Task 4: Verify action-chunk semantics for the new run

Files:

  • Verify: roboimi/vla/agent.py

  • Verify: roboimi/vla/agent_imf.py

  • Test: tests/test_imf_vla_agent.py

  • Confirm the existing queue logic still means “predict 8, execute first 4”.

  • Do not change branch defaults unless strictly necessary; prefer launch-time overrides.

Task 5: Verify and launch the requested local training run

Files:

  • Use: roboimi/demos/vla_scripts/train_vla.py

  • Use: roboimi/demos/vla_scripts/eval_vla.py

  • Run the targeted verification suite.

  • Run one real headless smoke eval and confirm a front trajectory PNG is produced while video_mp4 stays null.

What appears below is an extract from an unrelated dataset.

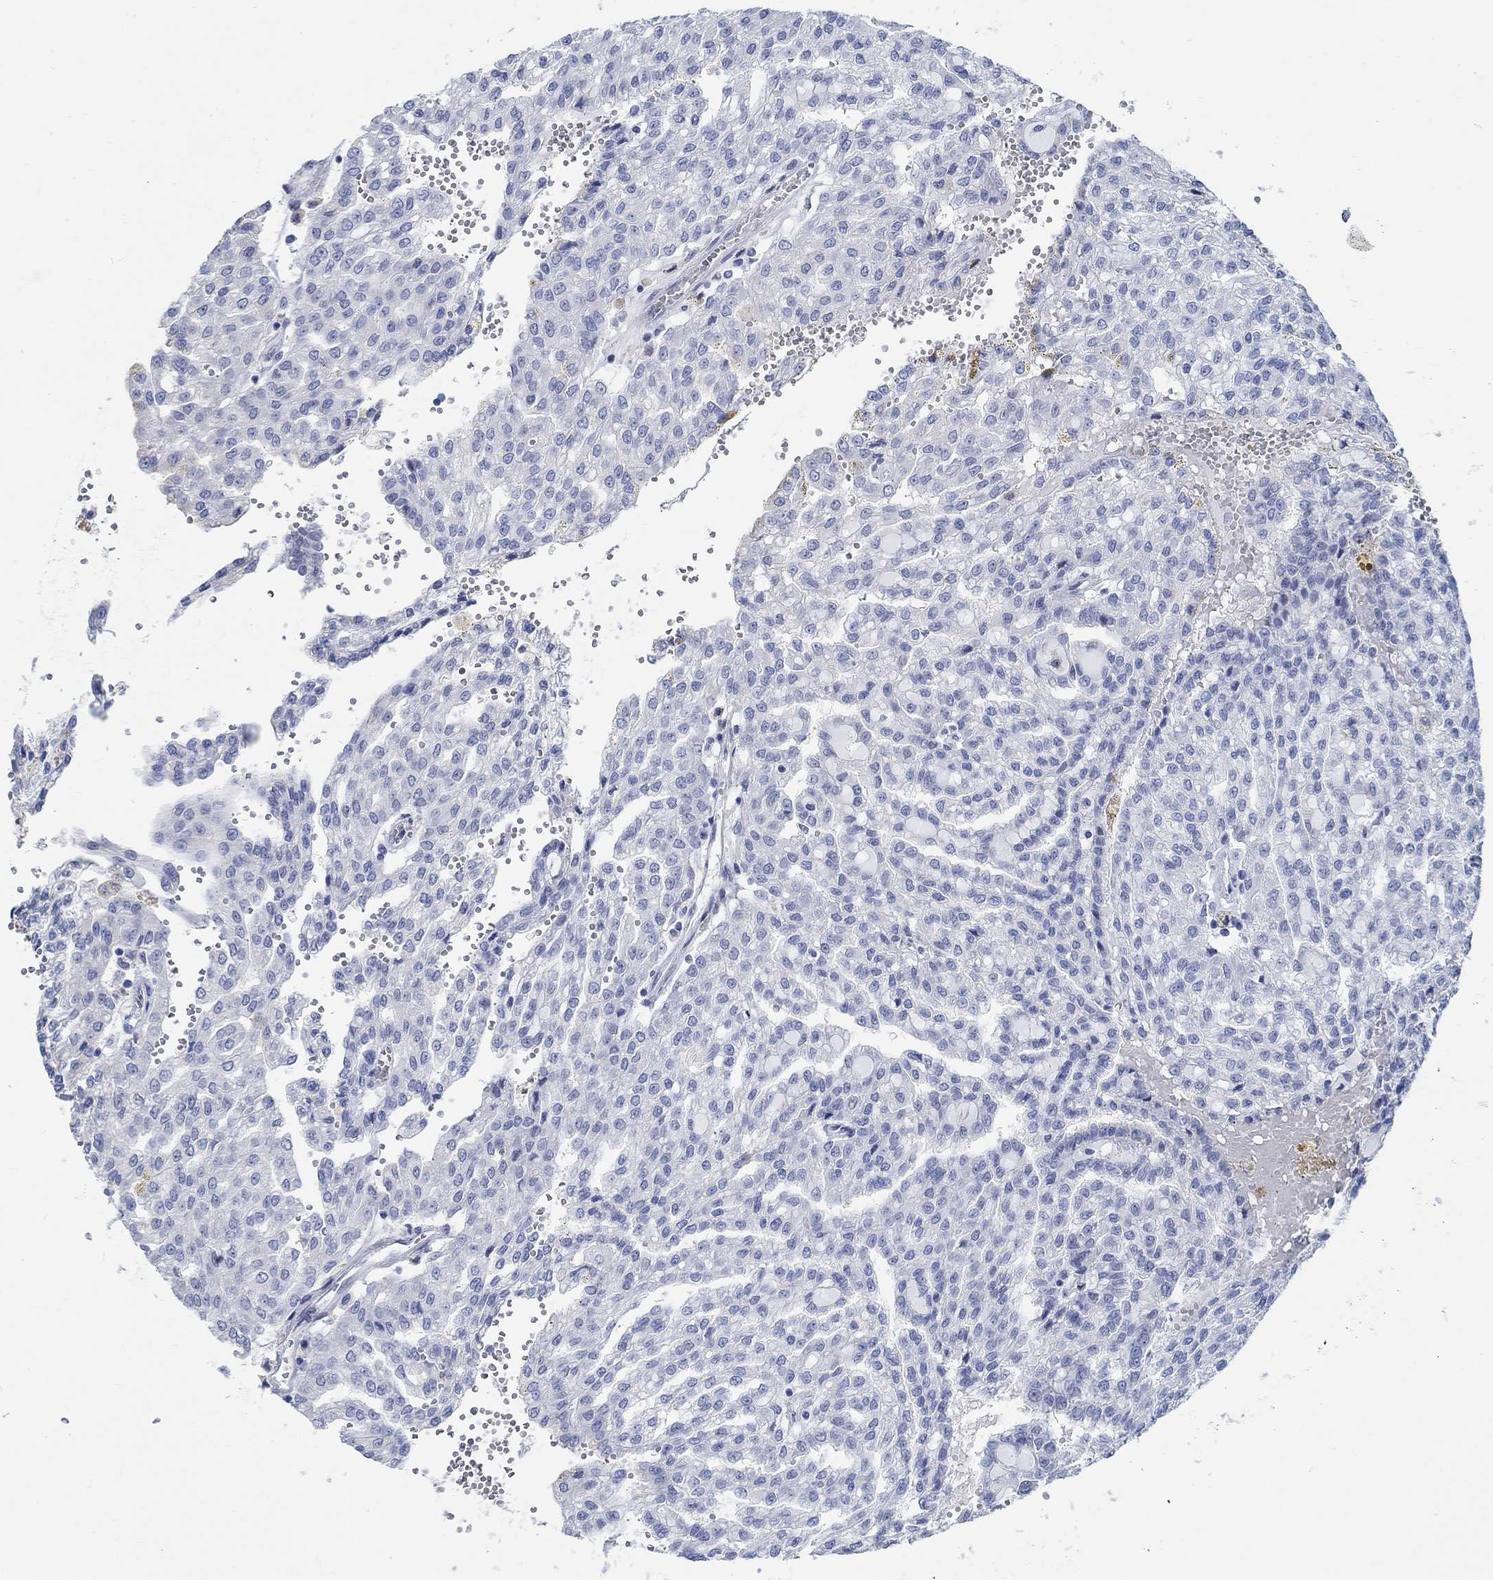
{"staining": {"intensity": "negative", "quantity": "none", "location": "none"}, "tissue": "renal cancer", "cell_type": "Tumor cells", "image_type": "cancer", "snomed": [{"axis": "morphology", "description": "Adenocarcinoma, NOS"}, {"axis": "topography", "description": "Kidney"}], "caption": "High power microscopy micrograph of an immunohistochemistry (IHC) micrograph of renal cancer (adenocarcinoma), revealing no significant staining in tumor cells.", "gene": "RBM20", "patient": {"sex": "male", "age": 63}}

  • Launch the new local training run with explicit overrides including:

    • agent=resnet_imf_attnres
    • agent.head.n_emb=384
    • agent.head.n_layer=12
    • agent.pred_horizon=8
    • agent.num_action_steps=4
    • train.max_steps=50000
    • train.rollout_num_episodes=5
    • train.use_swanlab=true
    • current local baseline dataset/camera/CUDA/batch/lr/num_workers/backbone settings
  • Verify PID, GPU allocation, log tail, and SwanLab run URL.